Prompt: Retype the data exactly, skipping any picture in it.

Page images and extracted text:
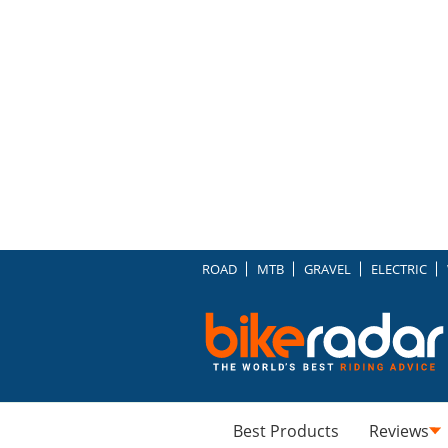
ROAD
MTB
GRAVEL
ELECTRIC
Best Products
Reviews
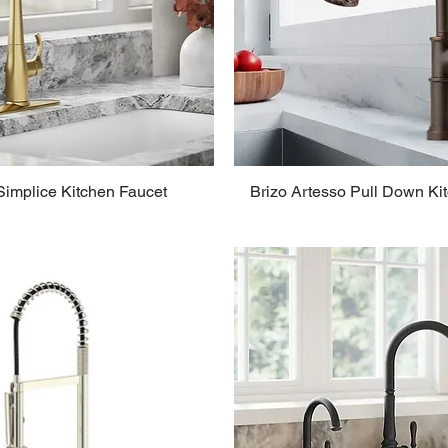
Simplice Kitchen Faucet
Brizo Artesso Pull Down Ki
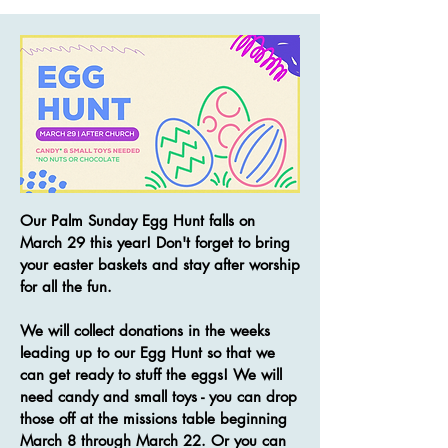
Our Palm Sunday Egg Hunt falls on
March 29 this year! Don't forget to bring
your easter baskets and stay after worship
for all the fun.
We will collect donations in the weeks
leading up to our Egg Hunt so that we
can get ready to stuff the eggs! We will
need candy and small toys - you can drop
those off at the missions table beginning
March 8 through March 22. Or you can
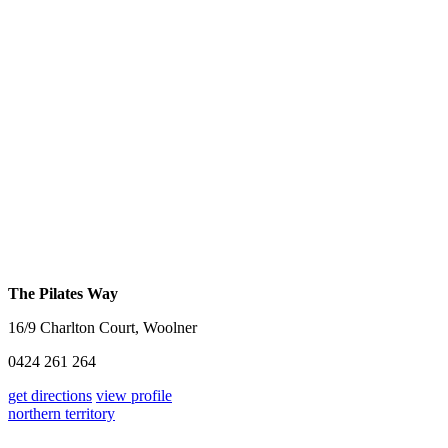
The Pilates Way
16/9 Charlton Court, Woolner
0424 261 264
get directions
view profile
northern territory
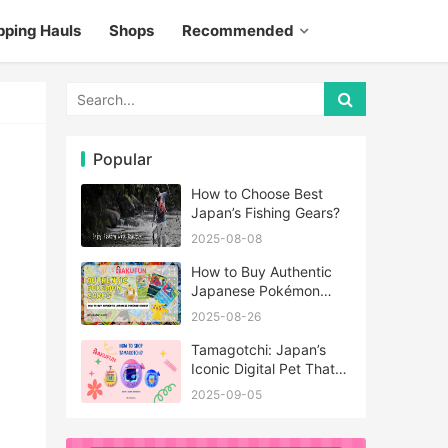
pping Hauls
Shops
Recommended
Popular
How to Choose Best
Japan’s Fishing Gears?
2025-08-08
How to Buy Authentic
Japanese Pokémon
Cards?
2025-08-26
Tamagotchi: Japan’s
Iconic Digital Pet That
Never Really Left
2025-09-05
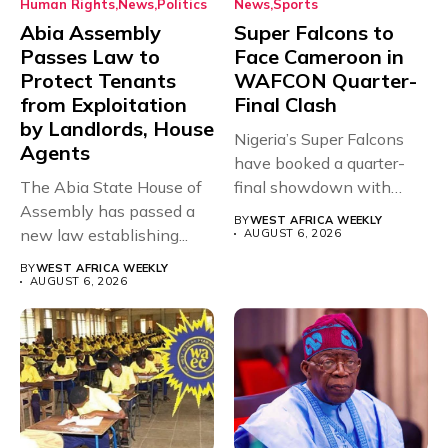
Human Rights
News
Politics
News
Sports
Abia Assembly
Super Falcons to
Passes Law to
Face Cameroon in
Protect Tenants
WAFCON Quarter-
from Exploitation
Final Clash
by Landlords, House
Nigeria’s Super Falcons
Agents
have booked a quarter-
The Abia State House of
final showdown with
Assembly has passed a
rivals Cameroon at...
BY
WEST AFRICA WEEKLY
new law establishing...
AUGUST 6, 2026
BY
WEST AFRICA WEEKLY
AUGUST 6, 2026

Written solution:
ROAD
MTB
GRAVEL
ELECTRIC
Best Products
Reviews
Simplice Kitchen Faucet
Brizo Artesso Pull Down Ki
Our Palm Sunday Egg Hunt falls on
March 29 this year! Don't forget to bring
your easter baskets and stay after worship
for all the fun.
We will collect donations in the weeks
leading up to our Egg Hunt so that we
can get ready to stuff the eggs! We will
need candy and small toys - you can drop
those off at the missions table beginning
March 8 through March 22. Or you can
The Pilates Way
16/9 Charlton Court, Woolner
0424 261 264
get directions
view profile
northern territory
pping Hauls
Shops
Recommended
Popular
How to Choose Best
Japan’s Fishing Gears?
2025-08-08
How to Buy Authentic
Japanese Pokémon
Cards?
2025-08-26
Tamagotchi: Japan’s
Iconic Digital Pet That
Never Really Left
2025-09-05
Human Rights
News
Politics
News
Sports
Abia Assembly
Super Falcons to
Passes Law to
Face Cameroon in
Protect Tenants
WAFCON Quarter-
from Exploitation
Final Clash
by Landlords, House
Nigeria’s Super Falcons
Agents
have booked a quarter-
The Abia State House of
final showdown with
Assembly has passed a
rivals Cameroon at...
BY
WEST AFRICA WEEKLY
new law establishing...
AUGUST 6, 2026
BY
WEST AFRICA WEEKLY
AUGUST 6, 2026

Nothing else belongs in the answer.